**THE TASKS**
**1)** In the review, what does the soldier in "Deck of Cards" use a stack of 52 as?
**2)** Return the passage of the review starting at "Come to think" and ending at "and murderous urges!", copied exactly.

**GIVEN TEXT**
# # # # #
Hmmmmm-two ? and the Mysterians tracks make this an obvious keeper (not that I throw any of these Shute burns out), while James Brown's "Don't Be a Dropout" is probably gonna rank up there with "Funky President" as one of those numbers his white liberal rock critic fans would prefer not to remember. Lotsa neato soul too for a guy like myself who kinda likes these off-the-charts efforts, and although I was hoping that the Mark IV here was the early incarnation of Creation their "Dante's Inferno" is kinda sorta funny in the way one of those MAD magazine record inserts were.

Come to think of it, the gaggers here are what makes LEMON DANTE MIDNIGHTER MOON such a hoot. I never was one to snuggle up to David Frost, but his spoof of "Deck of Cards" (the story about the soldier who uses a stack of 52 as a bible) is funny even if it is too English for me to understand the whys and wherefores of Cricket (if I were to spoof it I'd have the hapless soldier toting a game of MONOPOLY into the church, something which I might have said while reviewing the original version!), though the NATIONAL LAMPOON classic "Deteriorata" remains a fave if only because I remember how the iron-haired gals used to swoon to the Les Crane original and the parody really makes me feel superior to all of those wretched excuses for human beings with their love, peace and murderous urges!
# # # # #
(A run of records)
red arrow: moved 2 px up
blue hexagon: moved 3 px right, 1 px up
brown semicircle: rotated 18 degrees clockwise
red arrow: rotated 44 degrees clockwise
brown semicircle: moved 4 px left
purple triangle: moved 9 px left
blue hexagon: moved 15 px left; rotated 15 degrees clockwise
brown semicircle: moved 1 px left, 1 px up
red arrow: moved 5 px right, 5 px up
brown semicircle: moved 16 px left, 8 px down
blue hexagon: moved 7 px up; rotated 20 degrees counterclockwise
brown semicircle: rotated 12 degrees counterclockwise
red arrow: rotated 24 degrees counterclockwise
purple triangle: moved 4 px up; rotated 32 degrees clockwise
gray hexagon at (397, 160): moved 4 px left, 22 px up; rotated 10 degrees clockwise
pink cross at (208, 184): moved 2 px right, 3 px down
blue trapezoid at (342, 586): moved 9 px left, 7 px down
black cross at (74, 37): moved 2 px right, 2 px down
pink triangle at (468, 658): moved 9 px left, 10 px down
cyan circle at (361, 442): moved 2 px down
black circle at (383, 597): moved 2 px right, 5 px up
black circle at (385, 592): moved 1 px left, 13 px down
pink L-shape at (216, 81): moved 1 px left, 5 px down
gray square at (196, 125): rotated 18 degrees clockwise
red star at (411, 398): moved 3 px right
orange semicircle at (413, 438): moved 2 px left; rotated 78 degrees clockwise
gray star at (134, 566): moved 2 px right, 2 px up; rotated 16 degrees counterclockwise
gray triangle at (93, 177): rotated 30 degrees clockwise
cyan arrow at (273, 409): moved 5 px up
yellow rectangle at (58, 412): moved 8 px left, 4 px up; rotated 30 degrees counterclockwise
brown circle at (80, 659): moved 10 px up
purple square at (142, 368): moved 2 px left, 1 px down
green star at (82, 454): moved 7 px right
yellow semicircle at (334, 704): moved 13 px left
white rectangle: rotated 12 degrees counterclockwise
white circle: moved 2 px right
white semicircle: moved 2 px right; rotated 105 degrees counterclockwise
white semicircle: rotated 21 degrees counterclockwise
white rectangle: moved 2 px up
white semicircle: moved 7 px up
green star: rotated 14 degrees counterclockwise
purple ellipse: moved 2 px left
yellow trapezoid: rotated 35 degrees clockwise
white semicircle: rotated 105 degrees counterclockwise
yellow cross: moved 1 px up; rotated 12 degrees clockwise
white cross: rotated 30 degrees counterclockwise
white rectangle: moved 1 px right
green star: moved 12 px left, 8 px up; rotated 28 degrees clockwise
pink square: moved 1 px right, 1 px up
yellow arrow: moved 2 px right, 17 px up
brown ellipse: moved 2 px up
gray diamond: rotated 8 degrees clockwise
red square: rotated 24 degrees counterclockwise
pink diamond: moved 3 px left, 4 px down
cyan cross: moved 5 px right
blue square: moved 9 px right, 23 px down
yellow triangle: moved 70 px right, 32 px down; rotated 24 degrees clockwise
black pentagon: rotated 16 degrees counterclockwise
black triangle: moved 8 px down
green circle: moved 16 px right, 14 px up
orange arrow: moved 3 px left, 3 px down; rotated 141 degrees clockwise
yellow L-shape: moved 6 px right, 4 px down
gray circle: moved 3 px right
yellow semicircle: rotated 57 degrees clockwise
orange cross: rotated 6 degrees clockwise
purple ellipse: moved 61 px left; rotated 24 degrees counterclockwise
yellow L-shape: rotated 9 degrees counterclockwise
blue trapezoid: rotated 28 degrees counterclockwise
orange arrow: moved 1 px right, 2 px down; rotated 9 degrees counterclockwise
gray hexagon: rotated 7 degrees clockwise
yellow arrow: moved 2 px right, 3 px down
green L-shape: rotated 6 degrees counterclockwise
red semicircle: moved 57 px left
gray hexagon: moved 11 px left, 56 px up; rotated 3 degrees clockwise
# # # # #
**EXERCISE RESPONSES**
**1)** He uses it as a bible.

**2)**
Come to think of it, the gaggers here are what makes LEMON DANTE MIDNIGHTER MOON such a hoot. I never was one to snuggle up to David Frost, but his spoof of "Deck of Cards" (the story about the soldier who uses a stack of 52 as a bible) is funny even if it is too English for me to understand the whys and wherefores of Cricket (if I were to spoof it I'd have the hapless soldier toting a game of MONOPOLY into the church, something which I might have said while reviewing the original version!), though the NATIONAL LAMPOON classic "Deteriorata" remains a fave if only because I remember how the iron-haired gals used to swoon to the Les Crane original and the parody really makes me feel superior to all of those wretched excuses for human beings with their love, peace and murderous urges!